Wednesday, June 10, 2009

I Don’t Like Fiction

Kindergarten draws to a close not a moment too soon for Mrs. B. As you can see from the photo, she is due any week now, and will soon have her own switch her focus from twenty-five petulant, demanding creatures to one. We were lucky to get through the school year before the blessed event—without Mrs. B’s loving encouragement, kindergarten might have been a disaster, but with her it was wonderful. Booker has grown considerably under her tutelage—he can read a little, add a little, tell stories a little. The greatest change is that he now understands that his is not the only perspective on the world, and the range of experiences that realization makes possible—humor, empathy, more strategic manipulation of his parents and his little brother—is now available to him.

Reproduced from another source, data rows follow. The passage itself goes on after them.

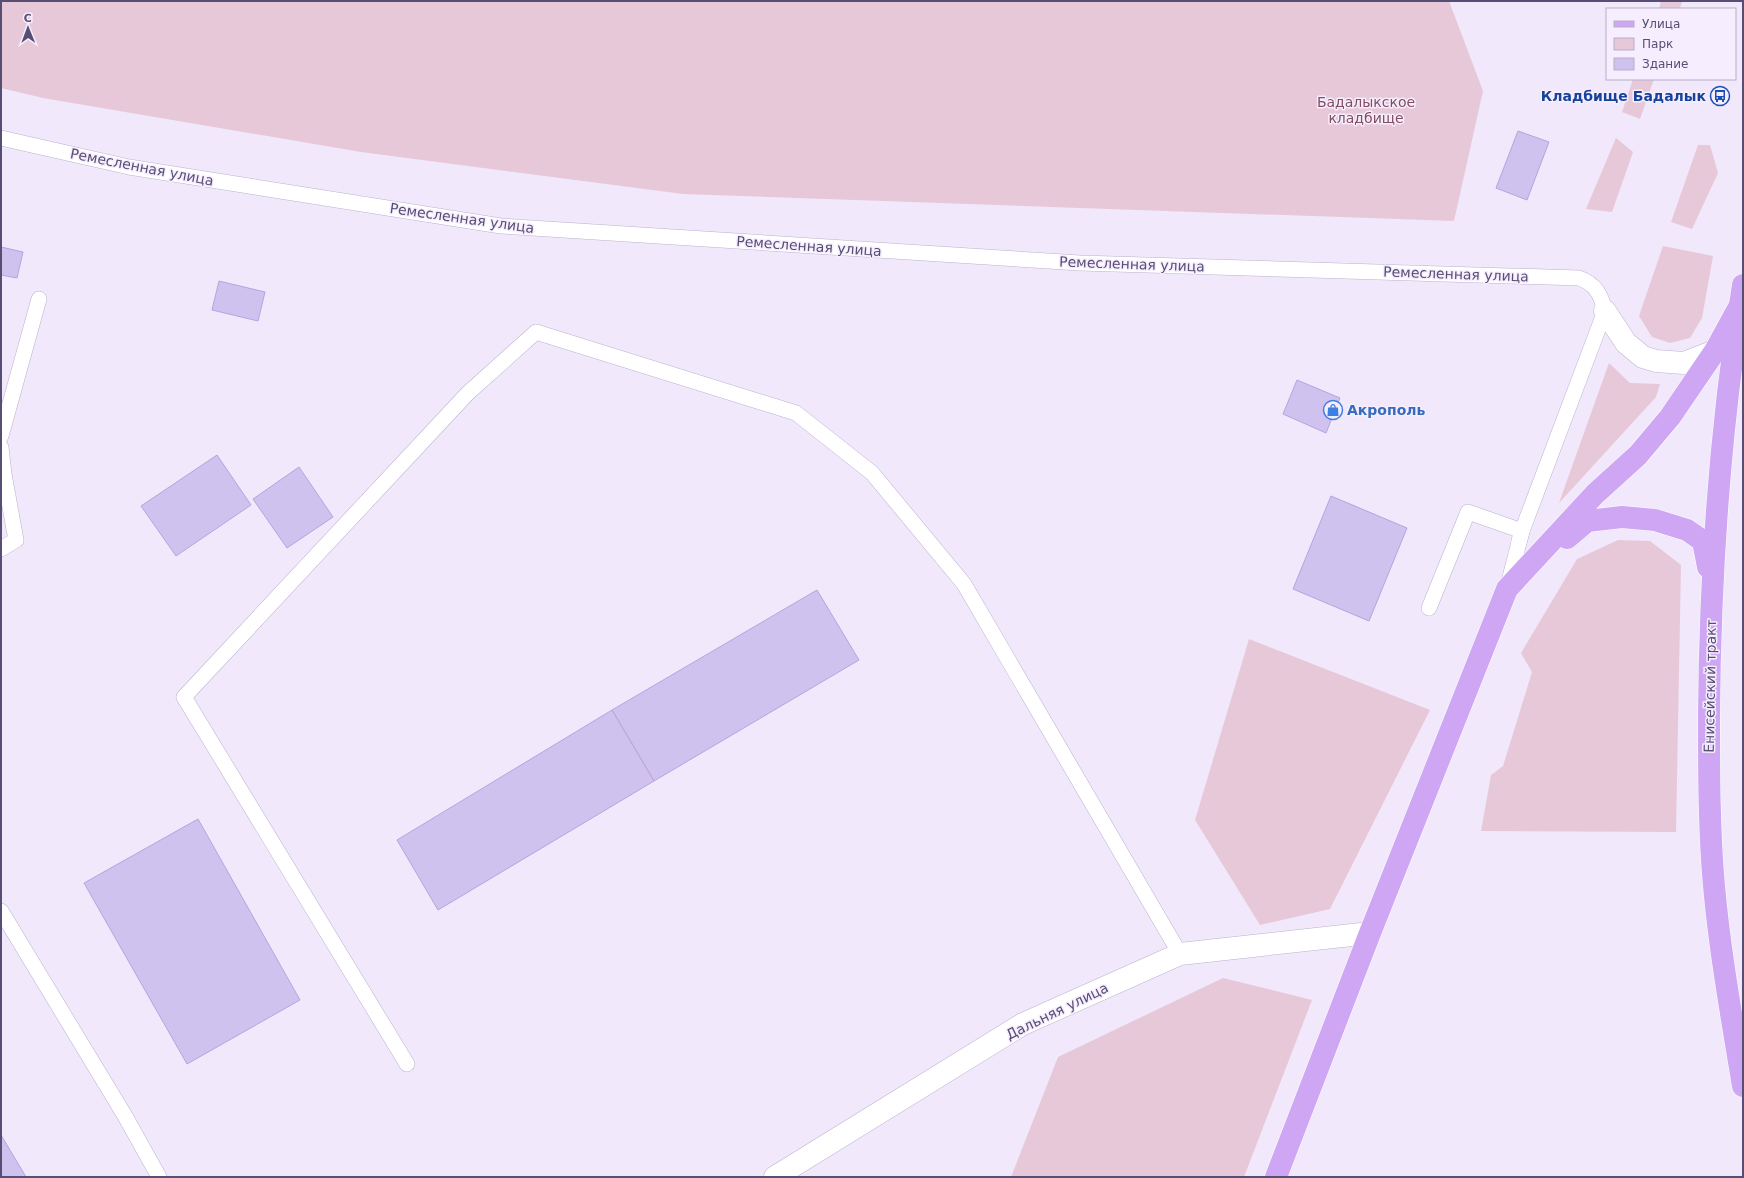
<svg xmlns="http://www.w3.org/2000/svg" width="1744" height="1178" font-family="'DejaVu Sans',sans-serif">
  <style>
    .green { fill: #e7c8d8 }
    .building { fill: #cfc2ee; stroke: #b4a4df }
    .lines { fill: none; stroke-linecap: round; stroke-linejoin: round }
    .service-casing { stroke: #bbb2ce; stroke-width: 16 }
    .minor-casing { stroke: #bbb2ce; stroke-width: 23 }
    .primary-casing { stroke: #fff; stroke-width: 23 }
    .service { stroke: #fff; stroke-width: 15 }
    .minor { stroke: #fff; stroke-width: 22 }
    .primary { stroke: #cea6f3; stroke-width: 22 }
    .labels { text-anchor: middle; stroke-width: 3; stroke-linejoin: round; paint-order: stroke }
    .transit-label { font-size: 14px; font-weight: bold; fill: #164399; stroke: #f6eefe; text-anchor: end }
    .park-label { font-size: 14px; fill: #834d63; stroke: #f6eefe }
    .street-label { font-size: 14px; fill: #574e73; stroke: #f6eefe }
    .shop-label { font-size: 14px; font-weight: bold; fill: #366cbe; stroke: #f6eefe; text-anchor: start }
  </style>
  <rect width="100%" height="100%" fill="#f1e8fb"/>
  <!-- green -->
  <g class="green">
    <polygon points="1,1 1449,1 1483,91 1454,221 683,194 361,152 43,98 1,88"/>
    <polygon points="1661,1 1682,1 1680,9 1659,9"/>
    <polygon points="1633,79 1654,79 1640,119 1622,112"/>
    <polygon points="1616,138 1633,152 1612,212 1586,209"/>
    <polygon points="1698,145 1710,145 1718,173 1692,229 1671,222"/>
    <polygon points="1663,246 1713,256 1702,318 1690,338 1670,343 1652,337 1639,316"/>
    <polygon points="1609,363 1630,383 1660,384 1656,397 1559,503"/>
    <polygon points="1618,540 1650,541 1681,565 1676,832 1481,831 1491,775 1503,766 1532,672 1521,653 1577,559"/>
    <polygon points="1249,639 1430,710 1330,909 1260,925 1195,820"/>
    <polygon points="1223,978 1312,1000 1244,1177 1011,1177 1058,1057"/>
  </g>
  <!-- building -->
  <g class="building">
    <polygon points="1518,131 1549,142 1527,200 1496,188"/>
    <polygon points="1,247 23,252 17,278 1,275"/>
    <polygon points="219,281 265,292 258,321 212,310"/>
    <polygon points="1297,380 1340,398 1326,433 1283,414"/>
    <polygon points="217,455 251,505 176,556 141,506"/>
    <polygon points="299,467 333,517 287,548 253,499"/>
    <polygon points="1331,496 1407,528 1369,621 1293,589"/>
    <polygon points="817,590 859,660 654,781 612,710"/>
    <polygon points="612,710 654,781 438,910 397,840"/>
    <polygon points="198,819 300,1000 187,1064 84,883"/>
    <polygon points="1,1135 26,1177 1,1177"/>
  </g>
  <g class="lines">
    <!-- service casing -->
    <g class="service-casing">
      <g id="service">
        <path d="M1,138L129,167L501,226L1080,263L1579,278C1596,284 1601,295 1605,311L1522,531L1508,585"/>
        <polyline points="1,436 39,299"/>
        <polyline points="1,447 4,474 16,540 1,549"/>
        <polyline points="1429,608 1468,512 1522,531 1519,541"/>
        <polyline points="1,911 125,1116 159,1177"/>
        <polyline points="407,1064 184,697 468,393 536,332 796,413 872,473 964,584 1180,954"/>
      </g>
    </g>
    <!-- minor casing -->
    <g class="minor-casing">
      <g id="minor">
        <polyline points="1605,311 1626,343 1643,357 1656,361 1684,363 1715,351"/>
        <polyline points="775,1177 1023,1024 1180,954 1370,933"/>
      </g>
    </g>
    <!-- primary casing -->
    <g class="primary-casing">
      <g id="primary">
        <path d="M1743,285C1720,427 1710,572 1709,716C1709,772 1709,830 1714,886C1720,953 1732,1019 1743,1086"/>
        <polyline points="1567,538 1587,521 1622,517 1655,520 1687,530 1703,541 1708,567"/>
        <polyline points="1276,1177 1370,933 1507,589 1595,494 1638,455 1670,417 1715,351 1739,307"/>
      </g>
    </g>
    <!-- service -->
    <use href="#service" class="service"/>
    <!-- minor -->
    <use href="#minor" class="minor"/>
    <!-- primary -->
    <use href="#primary" class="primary"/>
  </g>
  <!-- icons -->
  <defs>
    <g id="bus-ring" transform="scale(1)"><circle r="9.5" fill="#f6eefe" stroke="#1a4fb4" stroke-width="1.5"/><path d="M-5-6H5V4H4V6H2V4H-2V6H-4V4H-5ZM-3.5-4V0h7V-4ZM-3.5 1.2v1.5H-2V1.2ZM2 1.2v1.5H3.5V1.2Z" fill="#1a4fb4"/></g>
    <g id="shop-ring" transform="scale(1)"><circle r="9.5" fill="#f6eefe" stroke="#3f7fe0" stroke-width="1.5"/><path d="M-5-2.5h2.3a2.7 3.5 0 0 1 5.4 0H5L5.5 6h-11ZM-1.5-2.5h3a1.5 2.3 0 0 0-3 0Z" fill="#3f7fe0"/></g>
  </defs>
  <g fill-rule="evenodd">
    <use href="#bus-ring" x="1720" y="96"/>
    <use href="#shop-ring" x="1333" y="410"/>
  </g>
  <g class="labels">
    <!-- transit labels -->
    <g class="transit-label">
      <text x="1706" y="101">Кладбище Бадалык</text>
    </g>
    <!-- park labels -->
    <g class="park-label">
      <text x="1366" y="107">Бадалыкское<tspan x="1366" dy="16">кладбище</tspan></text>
    </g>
    <!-- street labels -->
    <g class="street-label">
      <text transform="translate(142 167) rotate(11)" y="5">Ремесленная улица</text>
      <text transform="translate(462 218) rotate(8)" y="5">Ремесленная улица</text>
      <text transform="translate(809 246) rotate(4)" y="5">Ремесленная улица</text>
      <text transform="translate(1132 264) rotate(2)" y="5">Ремесленная улица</text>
      <text transform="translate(1456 274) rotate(2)" y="5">Ремесленная улица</text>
      <text transform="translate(1710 686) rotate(-89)" y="5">Енисейский тракт</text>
      <text transform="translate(1057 1011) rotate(-26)" y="5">Дальняя улица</text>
    </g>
    <!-- shop labels -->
    <g class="shop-label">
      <text x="1347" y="415">Акрополь</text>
    </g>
  </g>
  <!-- border -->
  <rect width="1744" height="1178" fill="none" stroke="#574e73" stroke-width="4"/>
  <!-- legend -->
  <rect x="1606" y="8" width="130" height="72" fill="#f6eefe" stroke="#b6aec6"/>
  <rect x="1614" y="21" width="20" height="6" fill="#cea6f3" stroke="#b6aec6"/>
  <text x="1642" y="28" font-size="12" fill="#574e73">Улица</text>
  <rect x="1614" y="38" width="20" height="12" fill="#e7c8d8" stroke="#b6aec6"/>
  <text x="1642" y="48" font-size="12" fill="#574e73">Парк</text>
  <rect x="1614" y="58" width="20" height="12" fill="#cfc2ee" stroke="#b6aec6"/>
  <text x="1642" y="68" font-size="12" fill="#574e73">Здание</text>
  <!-- north arrow -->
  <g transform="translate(28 28) rotate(359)" stroke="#f6eefe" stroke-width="3" paint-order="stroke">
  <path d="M0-3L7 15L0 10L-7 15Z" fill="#574e73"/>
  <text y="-6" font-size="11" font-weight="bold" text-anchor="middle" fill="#574e73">С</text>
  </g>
</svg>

He has grown in other ways, of course: as you can see, he is now six feet tall and climbing. He towers over his peers in the violin group, swaying gently like a skyscraper in heavy winds as they fiddle furiously beneath him.


He still insistently carves his own path through the standards of the Suzuki songbook, always always always starting up when everyone else starts correctly down, and building successive variations from that initial divergence. But it is less noticeable now, maybe because we are halfway napping through the recital, like most of the other parents.

Probably the most significant achievement here is that standing in front of a fitfully dozing crowd and struggling through “Go Tell Aunt Rhody” is no longer an agonizing experience for Booker.



He checks it off his list, collects his cookie, and moves on. What more can one ask?

Booker has also begun to separate the world of reality and invention. We were watching Angus Lost a few weeks ago—the tale of a curious Scot terrier who escapes his yard and has a rousting adventure about town—when Booker asked, “Is this fiction?” Well, kid, generally when the pet dog talks to the goat, its fiction, but I’ll let you make the call.

Not long afterwards, he determined his preference, telling Mary at storytime, “I don’t like fiction. I like non-fiction.”

That excludes the world of toy cars, of course. But that is another story.